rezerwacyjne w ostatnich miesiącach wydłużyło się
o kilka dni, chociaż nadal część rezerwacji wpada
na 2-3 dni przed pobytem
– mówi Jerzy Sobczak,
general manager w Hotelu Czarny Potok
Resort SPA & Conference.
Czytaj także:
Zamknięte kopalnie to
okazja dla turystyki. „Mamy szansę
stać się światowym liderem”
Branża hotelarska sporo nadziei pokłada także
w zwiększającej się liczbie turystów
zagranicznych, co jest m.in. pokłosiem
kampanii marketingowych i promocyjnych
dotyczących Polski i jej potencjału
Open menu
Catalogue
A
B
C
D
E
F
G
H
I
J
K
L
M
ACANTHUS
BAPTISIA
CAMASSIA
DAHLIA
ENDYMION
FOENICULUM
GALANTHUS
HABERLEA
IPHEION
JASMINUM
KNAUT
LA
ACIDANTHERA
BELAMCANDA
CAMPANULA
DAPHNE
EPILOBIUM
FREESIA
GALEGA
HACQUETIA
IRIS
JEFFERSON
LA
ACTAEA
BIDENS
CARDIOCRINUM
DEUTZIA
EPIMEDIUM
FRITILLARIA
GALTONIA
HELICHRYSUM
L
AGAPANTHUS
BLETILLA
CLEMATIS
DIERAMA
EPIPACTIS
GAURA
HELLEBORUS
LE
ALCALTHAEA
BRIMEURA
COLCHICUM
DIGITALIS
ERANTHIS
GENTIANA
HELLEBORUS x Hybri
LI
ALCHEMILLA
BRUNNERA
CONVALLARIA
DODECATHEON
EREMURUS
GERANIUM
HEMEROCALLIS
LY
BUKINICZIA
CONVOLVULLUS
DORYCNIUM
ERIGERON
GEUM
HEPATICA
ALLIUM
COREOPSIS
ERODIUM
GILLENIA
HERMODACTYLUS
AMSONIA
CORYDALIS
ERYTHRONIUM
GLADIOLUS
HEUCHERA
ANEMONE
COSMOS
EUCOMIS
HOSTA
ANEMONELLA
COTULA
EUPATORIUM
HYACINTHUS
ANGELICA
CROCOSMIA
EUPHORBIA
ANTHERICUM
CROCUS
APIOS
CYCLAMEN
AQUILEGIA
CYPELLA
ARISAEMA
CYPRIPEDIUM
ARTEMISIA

==================================================

TASK TO COMPLETE = Convert every line of text in the listing above into a JSON list of strings, one string per line, and leave out any blank lines.

WRITTEN ANSWER =
[
  "rezerwacyjne w ostatnich miesiącach wydłużyło się",
  "o kilka dni, chociaż nadal część rezerwacji wpada",
  "na 2-3 dni przed pobytem",
  "– mówi Jerzy Sobczak,",
  "general manager w Hotelu Czarny Potok",
  "Resort SPA & Conference.",
  "Czytaj także:",
  "Zamknięte kopalnie to",
  "okazja dla turystyki. „Mamy szansę",
  "stać się światowym liderem”",
  "Branża hotelarska sporo nadziei pokłada także",
  "w zwiększającej się liczbie turystów",
  "zagranicznych, co jest m.in. pokłosiem",
  "kampanii marketingowych i promocyjnych",
  "dotyczących Polski i jej potencjału",
  "Open menu",
  "Catalogue",
  "A",
  "B",
  "C",
  "D",
  "E",
  "F",
  "G",
  "H",
  "I",
  "J",
  "K",
  "L",
  "M",
  "ACANTHUS",
  "BAPTISIA",
  "CAMASSIA",
  "DAHLIA",
  "ENDYMION",
  "FOENICULUM",
  "GALANTHUS",
  "HABERLEA",
  "IPHEION",
  "JASMINUM",
  "KNAUT",
  "LA",
  "ACIDANTHERA",
  "BELAMCANDA",
  "CAMPANULA",
  "DAPHNE",
  "EPILOBIUM",
  "FREESIA",
  "GALEGA",
  "HACQUETIA",
  "IRIS",
  "JEFFERSON",
  "LA",
  "ACTAEA",
  "BIDENS",
  "CARDIOCRINUM",
  "DEUTZIA",
  "EPIMEDIUM",
  "FRITILLARIA",
  "GALTONIA",
  "HELICHRYSUM",
  "L",
  "AGAPANTHUS",
  "BLETILLA",
  "CLEMATIS",
  "DIERAMA",
  "EPIPACTIS",
  "GAURA",
  "HELLEBORUS",
  "LE",
  "ALCALTHAEA",
  "BRIMEURA",
  "COLCHICUM",
  "DIGITALIS",
  "ERANTHIS",
  "GENTIANA",
  "HELLEBORUS x Hybri",
  "LI",
  "ALCHEMILLA",
  "BRUNNERA",
  "CONVALLARIA",
  "DODECATHEON",
  "EREMURUS",
  "GERANIUM",
  "HEMEROCALLIS",
  "LY",
  "BUKINICZIA",
  "CONVOLVULLUS",
  "DORYCNIUM",
  "ERIGERON",
  "GEUM",
  "HEPATICA",
  "ALLIUM",
  "COREOPSIS",
  "ERODIUM",
  "GILLENIA",
  "HERMODACTYLUS",
  "AMSONIA",
  "CORYDALIS",
  "ERYTHRONIUM",
  "GLADIOLUS",
  "HEUCHERA",
  "ANEMONE",
  "COSMOS",
  "EUCOMIS",
  "HOSTA",
  "ANEMONELLA",
  "COTULA",
  "EUPATORIUM",
  "HYACINTHUS",
  "ANGELICA",
  "CROCOSMIA",
  "EUPHORBIA",
  "ANTHERICUM",
  "CROCUS",
  "APIOS",
  "CYCLAMEN",
  "AQUILEGIA",
  "CYPELLA",
  "ARISAEMA",
  "CYPRIPEDIUM",
  "ARTEMISIA"
]